Politically, it may help Republican leaders to abstain from
announcing the definitive approach. Put it out now and conservative talk
radio would rip it to shreds. That would also amp up a simmering
movement among some conservatives to try to topple House Speaker John
Boehner, R-Ohio.
This interregnum serves as a political steam release. It allows those
who want to lay into Boehner to have their say. It also presses
Congress right up against the October 1 deadline. With the Pope coming
next week, the House is scheduled to conduct virtually no legislative
business until Friday. The Senate has a procedural vote Tuesday. That
punts any action on government funding until the week after next --
right at the deadline.
Rep. Steve King, R-Iowa, voted “present” Friday in the House on a
bill to suspend funding for Planned Parenthood. King argued that he
voted that way instead of voting “aye” because he thinks the bill didn’t
truly defund Planned Parenthood. And King’s skeptical of pushing off
the entire government funding debate until the following week.
“Boehner has known the Pope is coming to town for a long time,” he
said. “If it’s not a tactic to bring in the Pope in the third week of
September with the deck stacked to get it all done by the fourth week of
September, then it’s a huge overlook.”
With the calendar pressures, is McConnell losing sleep over the approaching deadline?
“No, I’m not,” he replied emphatically. “We’re going to fund the government. Hopefully into late fall.”

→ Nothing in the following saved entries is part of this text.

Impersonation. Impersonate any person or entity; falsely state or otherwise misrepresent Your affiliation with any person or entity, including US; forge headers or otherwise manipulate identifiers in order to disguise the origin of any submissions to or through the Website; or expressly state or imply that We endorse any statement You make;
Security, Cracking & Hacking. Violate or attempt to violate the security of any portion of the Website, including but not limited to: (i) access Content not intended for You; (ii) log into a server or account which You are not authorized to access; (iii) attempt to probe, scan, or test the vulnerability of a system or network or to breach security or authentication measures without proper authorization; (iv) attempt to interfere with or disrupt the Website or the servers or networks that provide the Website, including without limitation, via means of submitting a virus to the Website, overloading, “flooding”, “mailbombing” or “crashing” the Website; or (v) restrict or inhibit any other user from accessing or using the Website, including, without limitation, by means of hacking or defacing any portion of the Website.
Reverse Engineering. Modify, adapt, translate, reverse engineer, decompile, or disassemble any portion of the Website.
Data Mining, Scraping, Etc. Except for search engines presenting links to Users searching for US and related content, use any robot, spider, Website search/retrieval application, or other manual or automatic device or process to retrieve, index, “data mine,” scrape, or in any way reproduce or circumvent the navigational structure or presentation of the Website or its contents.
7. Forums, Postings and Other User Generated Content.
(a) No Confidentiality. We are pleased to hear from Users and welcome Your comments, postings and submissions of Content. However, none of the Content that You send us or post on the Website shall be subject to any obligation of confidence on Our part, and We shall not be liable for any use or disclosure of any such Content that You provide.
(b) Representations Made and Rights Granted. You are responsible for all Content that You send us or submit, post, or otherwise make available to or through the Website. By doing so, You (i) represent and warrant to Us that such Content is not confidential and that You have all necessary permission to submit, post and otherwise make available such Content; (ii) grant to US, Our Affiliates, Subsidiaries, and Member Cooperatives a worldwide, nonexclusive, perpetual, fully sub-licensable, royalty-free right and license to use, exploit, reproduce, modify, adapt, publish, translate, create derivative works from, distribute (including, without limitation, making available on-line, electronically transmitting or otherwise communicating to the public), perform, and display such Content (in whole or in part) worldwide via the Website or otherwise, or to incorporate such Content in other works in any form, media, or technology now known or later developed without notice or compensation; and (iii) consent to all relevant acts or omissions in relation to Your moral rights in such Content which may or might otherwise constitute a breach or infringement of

But how is McConnell so confident a shutdown isn’t looming?
“I just am,” he intoned.
The majority leader’s Alfred E. Neuman “What? Me worry?” stance didn’t impress White House spokesman Josh Earnest.
“We’ve been seeking to find a way to get Republicans in Congress to
accept an invitation from Democrats for months to engage in bipartisan
talks on the budget,” Earnest said. “Republicans put it off for so long
that it’s difficult to imagine a bipartisan budget agreement before the
deadline.”
Rogers knows it’s a bear of a public relations campaign to explain to
the public why Congress simply can’t defund Planned Parenthood via an
appropriations bill and could use reconciliation to get at it from the
entitlement side of the ledger, sometimes referred to as “mandatory”
spending.
“Most people don’t have any understanding between appropriated
spending and mandatory spending,” he said. “This issue is so explosive
and emotional and has been so publicly discussed across the country that
it is difficult to come to a conclusion.”

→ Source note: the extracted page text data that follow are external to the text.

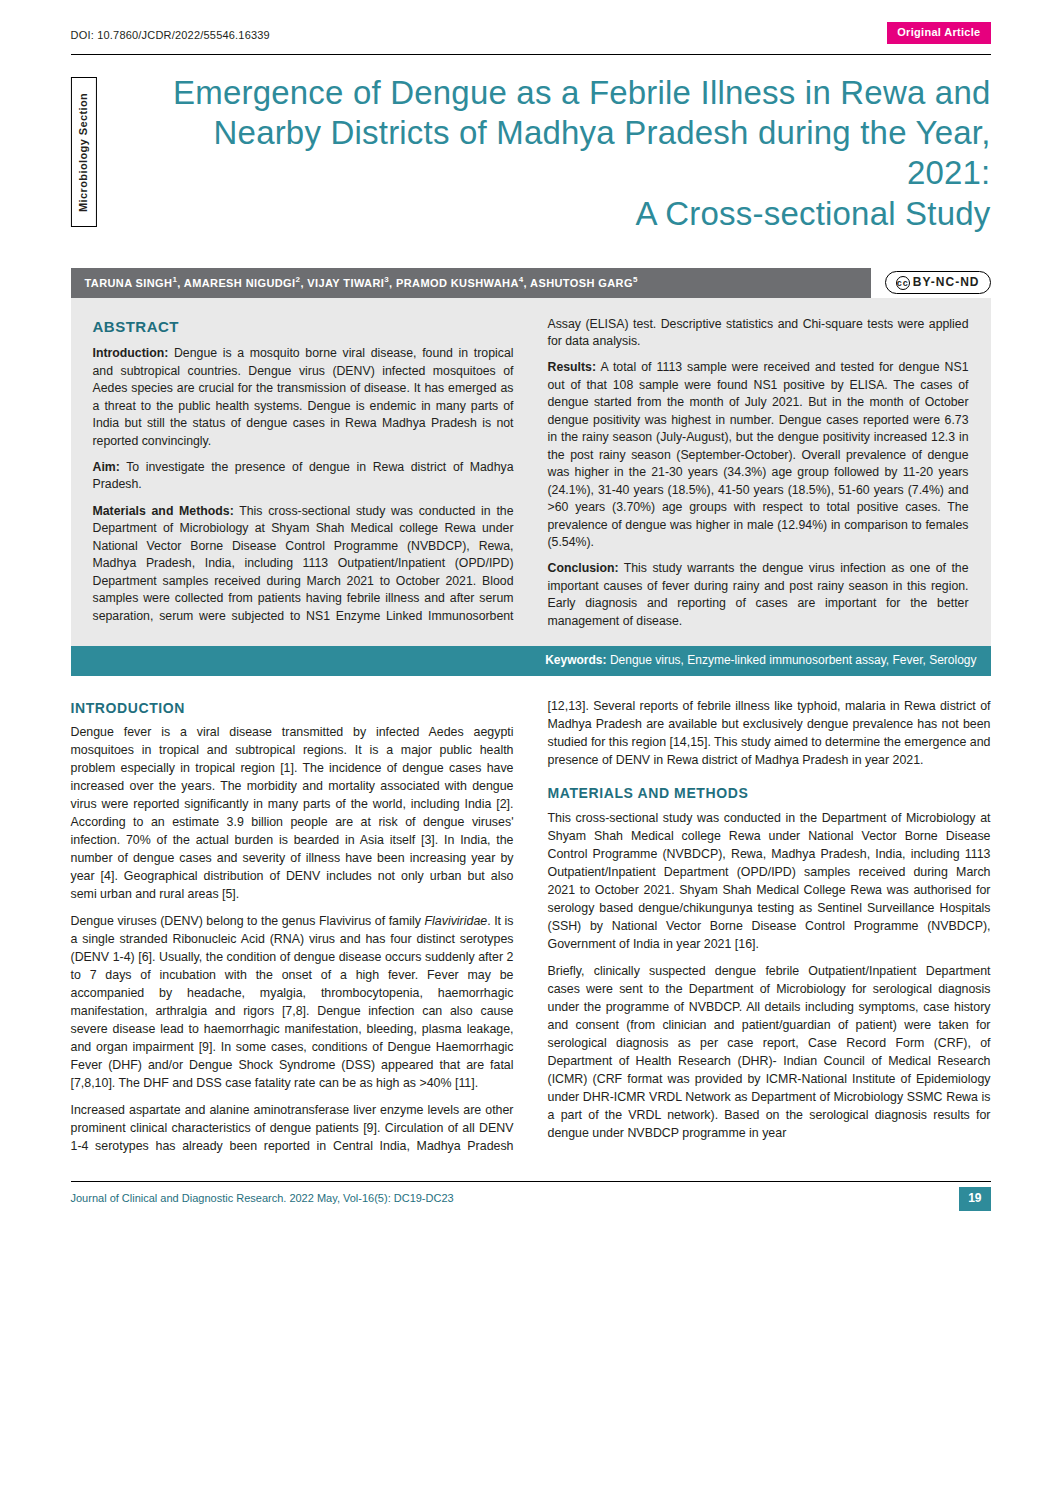DOI: 10.7860/JCDR/2022/55546.16339
Original Article
Microbiology Section
Emergence of Dengue as a Febrile Illness in Rewa and Nearby Districts of Madhya Pradesh during the Year, 2021:
A Cross-sectional Study
TARUNA SINGH1, AMARESH NIGUDGI2, VIJAY TIWARI3, PRAMOD KUSHWAHA4, ASHUTOSH GARG5
cc BY-NC-ND
ABSTRACT
Introduction: Dengue is a mosquito borne viral disease, found in tropical and subtropical countries. Dengue virus (DENV) infected mosquitoes of Aedes species are crucial for the transmission of disease. It has emerged as a threat to the public health systems. Dengue is endemic in many parts of India but still the status of dengue cases in Rewa Madhya Pradesh is not reported convincingly.
Aim: To investigate the presence of dengue in Rewa district of Madhya Pradesh.
Materials and Methods: This cross-sectional study was conducted in the Department of Microbiology at Shyam Shah Medical college Rewa under National Vector Borne Disease Control Programme (NVBDCP), Rewa, Madhya Pradesh, India, including 1113 Outpatient/Inpatient (OPD/IPD) Department samples received during March 2021 to October 2021. Blood samples were collected from patients having febrile illness and after serum separation, serum were subjected to NS1 Enzyme Linked Immunosorbent Assay (ELISA) test. Descriptive statistics and Chi-square tests were applied for data analysis.
Results: A total of 1113 sample were received and tested for dengue NS1 out of that 108 sample were found NS1 positive by ELISA. The cases of dengue started from the month of July 2021. But in the month of October dengue positivity was highest in number. Dengue cases reported were 6.73 in the rainy season (July-August), but the dengue positivity increased 12.3 in the post rainy season (September-October). Overall prevalence of dengue was higher in the 21-30 years (34.3%) age group followed by 11-20 years (24.1%), 31-40 years (18.5%), 41-50 years (18.5%), 51-60 years (7.4%) and >60 years (3.70%) age groups with respect to total positive cases. The prevalence of dengue was higher in male (12.94%) in comparison to females (5.54%).
Conclusion: This study warrants the dengue virus infection as one of the important causes of fever during rainy and post rainy season in this region. Early diagnosis and reporting of cases are important for the better management of disease.
Keywords: Dengue virus, Enzyme-linked immunosorbent assay, Fever, Serology
INTRODUCTION
Dengue fever is a viral disease transmitted by infected Aedes aegypti mosquitoes in tropical and subtropical regions. It is a major public health problem especially in tropical region [1]. The incidence of dengue cases have increased over the years. The morbidity and mortality associated with dengue virus were reported significantly in many parts of the world, including India [2]. According to an estimate 3.9 billion people are at risk of dengue viruses' infection. 70% of the actual burden is bearded in Asia itself [3]. In India, the number of dengue cases and severity of illness have been increasing year by year [4]. Geographical distribution of DENV includes not only urban but also semi urban and rural areas [5].
Dengue viruses (DENV) belong to the genus Flavivirus of family Flaviviridae. It is a single stranded Ribonucleic Acid (RNA) virus and has four distinct serotypes (DENV 1-4) [6]. Usually, the condition of dengue disease occurs suddenly after 2 to 7 days of incubation with the onset of a high fever. Fever may be accompanied by headache, myalgia, thrombocytopenia, haemorrhagic manifestation, arthralgia and rigors [7,8]. Dengue infection can also cause severe disease lead to haemorrhagic manifestation, bleeding, plasma leakage, and organ impairment [9]. In some cases, conditions of Dengue Haemorrhagic Fever (DHF) and/or Dengue Shock Syndrome (DSS) appeared that are fatal [7,8,10]. The DHF and DSS case fatality rate can be as high as >40% [11].
Increased aspartate and alanine aminotransferase liver enzyme levels are other prominent clinical characteristics of dengue patients [9]. Circulation of all DENV 1-4 serotypes has already been reported in Central India, Madhya Pradesh [12,13]. Several reports of febrile illness like typhoid, malaria in Rewa district of Madhya Pradesh are available but exclusively dengue prevalence has not been studied for this region [14,15]. This study aimed to determine the emergence and presence of DENV in Rewa district of Madhya Pradesh in year 2021.
MATERIALS AND METHODS
This cross-sectional study was conducted in the Department of Microbiology at Shyam Shah Medical college Rewa under National Vector Borne Disease Control Programme (NVBDCP), Rewa, Madhya Pradesh, India, including 1113 Outpatient/Inpatient Department (OPD/IPD) samples received during March 2021 to October 2021. Shyam Shah Medical College Rewa was authorised for serology based dengue/chikungunya testing as Sentinel Surveillance Hospitals (SSH) by National Vector Borne Disease Control Programme (NVBDCP), Government of India in year 2021 [16].
Briefly, clinically suspected dengue febrile Outpatient/Inpatient Department cases were sent to the Department of Microbiology for serological diagnosis under the programme of NVBDCP. All details including symptoms, case history and consent (from clinician and patient/guardian of patient) were taken for serological diagnosis as per case report, Case Record Form (CRF), of Department of Health Research (DHR)- Indian Council of Medical Research (ICMR) (CRF format was provided by ICMR-National Institute of Epidemiology under DHR-ICMR VRDL Network as Department of Microbiology SSMC Rewa is a part of the VRDL network). Based on the serological diagnosis results for dengue under NVBDCP programme in year
Journal of Clinical and Diagnostic Research. 2022 May, Vol-16(5): DC19-DC23
19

Even while House Republicans met Tuesday night in the Capitol
basement to consider various scenarios, several GOPers relayed that some
of their colleagues already carried a sense of dread. Dejection.
Defeat.
The abortion and Planned Parenthood bills approved by the House
weren’t going anywhere. The Senate probably can’t break a filibuster on
its abortion bill Tuesday. The gig is already up. They’ll have to wait
for budget reconciliation to truly cut Planned Parenthood money. And
then Obama will veto that bill this fall.
“We need a president who has a similar view,” said McConnell about prospects for really slashing Planned Parenthood’s money.
And so this is the plan for now. Which, at least officially, really
isn’t the plan. Until it is the plan. And then isn’t the plan.